# JT McNamara



## Clodagh (26 July 2016)

RIP. So very sad, his poor family and young children.


----------



## Sheep (26 July 2016)

Very sad news. Wishing strength to his family as they come to terms with their loss.


----------



## Fiona (26 July 2016)

Truly dreadful news 

As rp said this morning - best amateur rider of his generation. 

Fiona


----------



## minesadouble (26 July 2016)

Just seen this on RP - terribly sad RIP JT.


----------



## Lanky Loll (26 July 2016)

Very sad news, just thankful (if that can be said) that it was a peaceful passing :'(


----------



## MyBoyChe (26 July 2016)

I remember watching an interview with JT showing him at home and running operations from his chair.  A very inspiring man and a great jockey.  So sad that he has paid the ultimate price for his passion.  My thoughts are with his family.


----------



## Spilletta (26 July 2016)

So very sorry to hear about JT, extremely sad news.
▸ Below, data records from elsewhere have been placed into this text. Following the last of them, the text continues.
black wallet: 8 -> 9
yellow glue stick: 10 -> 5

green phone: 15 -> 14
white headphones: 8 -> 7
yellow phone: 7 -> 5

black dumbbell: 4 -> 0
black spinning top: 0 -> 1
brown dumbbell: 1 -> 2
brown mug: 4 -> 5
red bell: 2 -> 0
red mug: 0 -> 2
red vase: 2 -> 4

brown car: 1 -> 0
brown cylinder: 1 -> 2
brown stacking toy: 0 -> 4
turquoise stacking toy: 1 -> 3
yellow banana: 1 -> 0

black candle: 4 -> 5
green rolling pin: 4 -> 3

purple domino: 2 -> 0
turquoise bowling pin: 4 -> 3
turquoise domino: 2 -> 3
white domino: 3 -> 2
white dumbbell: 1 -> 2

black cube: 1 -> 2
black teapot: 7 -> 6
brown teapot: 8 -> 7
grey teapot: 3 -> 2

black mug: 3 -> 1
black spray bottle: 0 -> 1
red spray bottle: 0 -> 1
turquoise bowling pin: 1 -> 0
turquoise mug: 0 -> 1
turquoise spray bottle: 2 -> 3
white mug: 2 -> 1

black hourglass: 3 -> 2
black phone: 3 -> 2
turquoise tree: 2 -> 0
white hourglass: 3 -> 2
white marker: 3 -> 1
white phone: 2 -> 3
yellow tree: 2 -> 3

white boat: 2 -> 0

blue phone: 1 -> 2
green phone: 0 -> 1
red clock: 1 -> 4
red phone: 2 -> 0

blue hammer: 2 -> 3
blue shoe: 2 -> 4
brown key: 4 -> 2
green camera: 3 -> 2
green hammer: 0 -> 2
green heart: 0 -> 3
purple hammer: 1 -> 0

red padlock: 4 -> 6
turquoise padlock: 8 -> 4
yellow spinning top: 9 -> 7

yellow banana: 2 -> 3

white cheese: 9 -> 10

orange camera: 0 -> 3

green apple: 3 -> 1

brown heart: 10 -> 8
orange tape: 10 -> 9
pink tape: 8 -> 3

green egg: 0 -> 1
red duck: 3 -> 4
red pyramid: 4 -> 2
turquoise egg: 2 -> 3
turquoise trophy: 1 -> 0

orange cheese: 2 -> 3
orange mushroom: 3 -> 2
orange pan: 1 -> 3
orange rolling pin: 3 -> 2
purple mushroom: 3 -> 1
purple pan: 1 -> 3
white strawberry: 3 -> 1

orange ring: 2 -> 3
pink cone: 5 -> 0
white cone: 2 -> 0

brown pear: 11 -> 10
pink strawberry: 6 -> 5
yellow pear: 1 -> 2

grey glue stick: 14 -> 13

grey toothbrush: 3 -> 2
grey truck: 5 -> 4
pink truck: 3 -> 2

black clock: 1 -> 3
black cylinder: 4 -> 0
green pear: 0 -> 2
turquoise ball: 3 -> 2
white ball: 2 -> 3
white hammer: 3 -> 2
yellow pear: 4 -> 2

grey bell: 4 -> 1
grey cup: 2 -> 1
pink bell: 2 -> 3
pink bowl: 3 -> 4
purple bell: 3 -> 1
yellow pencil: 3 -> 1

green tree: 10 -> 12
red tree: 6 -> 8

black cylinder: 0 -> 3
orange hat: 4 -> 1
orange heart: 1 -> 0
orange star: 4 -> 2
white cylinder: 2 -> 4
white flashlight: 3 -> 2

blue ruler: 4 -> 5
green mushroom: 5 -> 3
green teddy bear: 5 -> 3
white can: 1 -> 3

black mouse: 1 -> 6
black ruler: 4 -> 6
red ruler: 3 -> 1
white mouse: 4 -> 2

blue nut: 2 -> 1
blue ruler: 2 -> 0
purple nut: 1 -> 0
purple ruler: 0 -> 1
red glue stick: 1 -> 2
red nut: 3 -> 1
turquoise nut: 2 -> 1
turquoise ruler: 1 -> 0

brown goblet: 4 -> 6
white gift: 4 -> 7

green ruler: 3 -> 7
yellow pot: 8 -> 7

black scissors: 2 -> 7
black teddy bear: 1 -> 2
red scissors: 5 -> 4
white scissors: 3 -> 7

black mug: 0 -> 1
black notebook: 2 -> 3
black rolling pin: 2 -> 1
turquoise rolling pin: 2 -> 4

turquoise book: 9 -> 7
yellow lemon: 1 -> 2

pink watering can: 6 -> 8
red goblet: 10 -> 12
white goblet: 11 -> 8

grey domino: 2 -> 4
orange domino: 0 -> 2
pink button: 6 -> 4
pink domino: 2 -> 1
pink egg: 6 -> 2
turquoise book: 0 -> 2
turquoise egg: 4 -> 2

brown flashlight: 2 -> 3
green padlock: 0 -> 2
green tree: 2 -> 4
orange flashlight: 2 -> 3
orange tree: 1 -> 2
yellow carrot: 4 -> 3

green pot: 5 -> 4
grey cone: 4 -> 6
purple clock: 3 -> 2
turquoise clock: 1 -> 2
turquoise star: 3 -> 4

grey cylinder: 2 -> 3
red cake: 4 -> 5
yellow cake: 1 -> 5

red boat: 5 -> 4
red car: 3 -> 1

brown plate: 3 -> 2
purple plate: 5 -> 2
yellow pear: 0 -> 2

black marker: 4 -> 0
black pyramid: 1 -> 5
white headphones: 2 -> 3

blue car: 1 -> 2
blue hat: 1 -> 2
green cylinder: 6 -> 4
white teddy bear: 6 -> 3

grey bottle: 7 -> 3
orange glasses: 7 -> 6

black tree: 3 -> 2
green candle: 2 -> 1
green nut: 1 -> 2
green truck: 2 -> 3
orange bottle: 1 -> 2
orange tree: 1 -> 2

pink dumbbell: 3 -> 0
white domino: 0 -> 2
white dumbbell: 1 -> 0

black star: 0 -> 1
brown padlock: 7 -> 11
Thoughts are with his family and friends. RIP JT.


----------



## PorkChop (26 July 2016)

So sad to hear this today, RIP JT.


----------



## KautoStar1 (26 July 2016)

RIP JT.  Hopefully at peace and pain free now.   I bet he's up on a horse already and jumping those banks and hedges. Ride free JT.  Xx


----------



## Dunlin (26 July 2016)

Awfully sad, no age at all. Really feel for his wife and 3 children but I am sure the racing world will give them fantastic support and memories of how wonderful he was, AP McCoys tribute was very touching.


----------



## Fools Motto (26 July 2016)

Very sad news. RIP JT, a true great.


----------



## Mariposa (26 July 2016)

Such very sad news to wake up to. My thoughts are with his family and friends, such a well liked and respected jockey. RIP JT, rest easy. x


----------



## scotlass (26 July 2016)

Really saddened to see the news this morning.  My thoughts are firstly with his wife and young children, and to his extended family .. but also to his racing colleagues, whose tributes clearly illustrate the respect he had.   RIP JT


----------



## Haniki (28 July 2016)

Very sad news.
RIP JT.


----------